## GOAL OF THE EXERCISE
Except for the images, repeat the entries below word for word.

/---

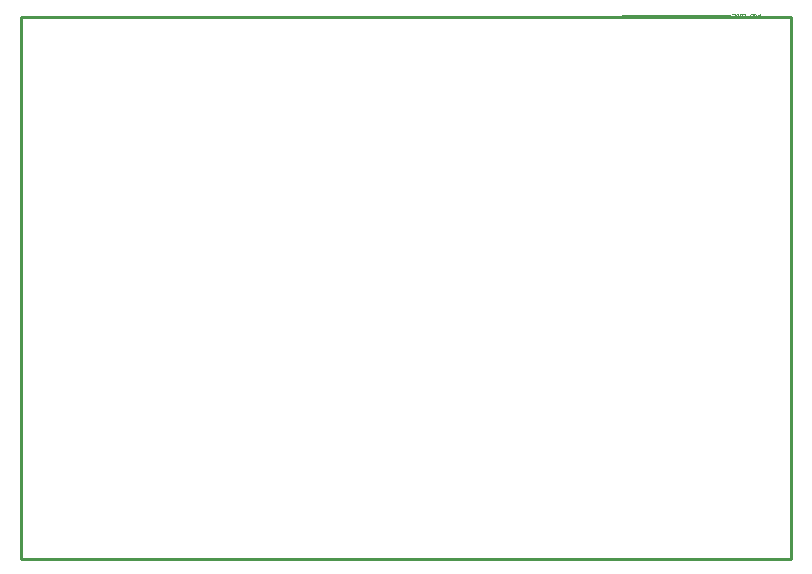
<source format=gm1>
G04*
G04 #@! TF.GenerationSoftware,Altium Limited,Altium Designer,23.4.1 (23)*
G04*
G04 Layer_Color=16711935*
%FSLAX25Y25*%
%MOIN*%
G70*
G04*
G04 #@! TF.SameCoordinates,34C706FF-D981-4061-8AA4-72CC7803A1E3*
G04*
G04*
G04 #@! TF.FilePolarity,Positive*
G04*
G01*
G75*
%ADD13C,0.00394*%
%ADD16C,0.01000*%
D13*
X200925Y181890D02*
X237008D01*
X246850Y182283D02*
Y181103D01*
X246260D01*
X246063Y181299D01*
Y181693D01*
X246260Y181890D01*
X246850D01*
X244882Y181299D02*
X245079Y181103D01*
X245473D01*
X245670Y181299D01*
Y182087D01*
X245473Y182283D01*
X245079D01*
X244882Y182087D01*
X244489Y181103D02*
Y182283D01*
X243899D01*
X243702Y182087D01*
Y181890D01*
X243899Y181693D01*
X244489D01*
X243899D01*
X243702Y181496D01*
Y181299D01*
X243899Y181103D01*
X244489D01*
X241340D02*
X242127D01*
Y182283D01*
X241340D01*
X242127Y181693D02*
X241734D01*
X240947Y181103D02*
Y182283D01*
X240356D01*
X240160Y182087D01*
Y181299D01*
X240356Y181103D01*
X240947D01*
X238979Y181299D02*
X239176Y181103D01*
X239569D01*
X239766Y181299D01*
Y182087D01*
X239569Y182283D01*
X239176D01*
X238979Y182087D01*
Y181693D01*
X239372D01*
X237798Y181103D02*
X238585D01*
Y182283D01*
X237798D01*
X238585Y181693D02*
X238192D01*
D16*
X591Y689D02*
X93947D01*
X591Y181398D02*
X257283D01*
X591D02*
X591Y689D01*
X171407D02*
X257283D01*
X257283Y181398D02*
X257283Y689D01*
X93947D02*
X171407D01*
M02*

</source>
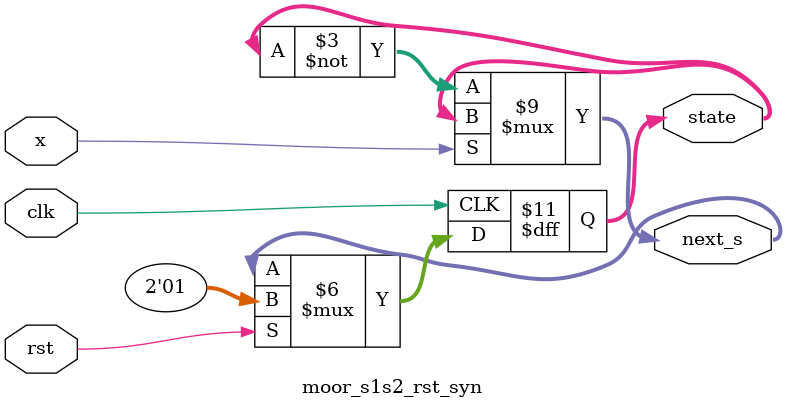
<source format=v>
module moor_s1s2_rst_syn(
    input clk, rst, x,
    output reg [1:0]state, next_s
);

    always @(state, x) begin
        if (x == 1) begin
            next_s = state;
        end
        else begin
            next_s = ~state;
        end
    end

    always @(posedge clk) begin
        if (rst) state <= 2'b01;
        else state <= next_s;
    end

endmodule
</source>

\---

## RESULT
<source format=gm1>
G04*
G04 #@! TF.GenerationSoftware,Altium Limited,Altium Designer,23.4.1 (23)*
G04*
G04 Layer_Color=16711935*
%FSLAX25Y25*%
%MOIN*%
G70*
G04*
G04 #@! TF.SameCoordinates,34C706FF-D981-4061-8AA4-72CC7803A1E3*
G04*
G04*
G04 #@! TF.FilePolarity,Positive*
G04*
G01*
G75*
%ADD13C,0.00394*%
%ADD16C,0.01000*%
D13*
X200925Y181890D02*
X237008D01*
X246850Y182283D02*
Y181103D01*
X246260D01*
X246063Y181299D01*
Y181693D01*
X246260Y181890D01*
X246850D01*
X244882Y181299D02*
X245079Y181103D01*
X245473D01*
X245670Y181299D01*
Y182087D01*
X245473Y182283D01*
X245079D01*
X244882Y182087D01*
X244489Y181103D02*
Y182283D01*
X243899D01*
X243702Y182087D01*
Y181890D01*
X243899Y181693D01*
X244489D01*
X243899D01*
X243702Y181496D01*
Y181299D01*
X243899Y181103D01*
X244489D01*
X241340D02*
X242127D01*
Y182283D01*
X241340D01*
X242127Y181693D02*
X241734D01*
X240947Y181103D02*
Y182283D01*
X240356D01*
X240160Y182087D01*
Y181299D01*
X240356Y181103D01*
X240947D01*
X238979Y181299D02*
X239176Y181103D01*
X239569D01*
X239766Y181299D01*
Y182087D01*
X239569Y182283D01*
X239176D01*
X238979Y182087D01*
Y181693D01*
X239372D01*
X237798Y181103D02*
X238585D01*
Y182283D01*
X237798D01*
X238585Y181693D02*
X238192D01*
D16*
X591Y689D02*
X93947D01*
X591Y181398D02*
X257283D01*
X591D02*
X591Y689D01*
X171407D02*
X257283D01*
X257283Y181398D02*
X257283Y689D01*
X93947D02*
X171407D01*
M02*

</source>
<source format=v>
module moor_s1s2_rst_syn(
    input clk, rst, x,
    output reg [1:0]state, next_s
);

    always @(state, x) begin
        if (x == 1) begin
            next_s = state;
        end
        else begin
            next_s = ~state;
        end
    end

    always @(posedge clk) begin
        if (rst) state <= 2'b01;
        else state <= next_s;
    end

endmodule
</source>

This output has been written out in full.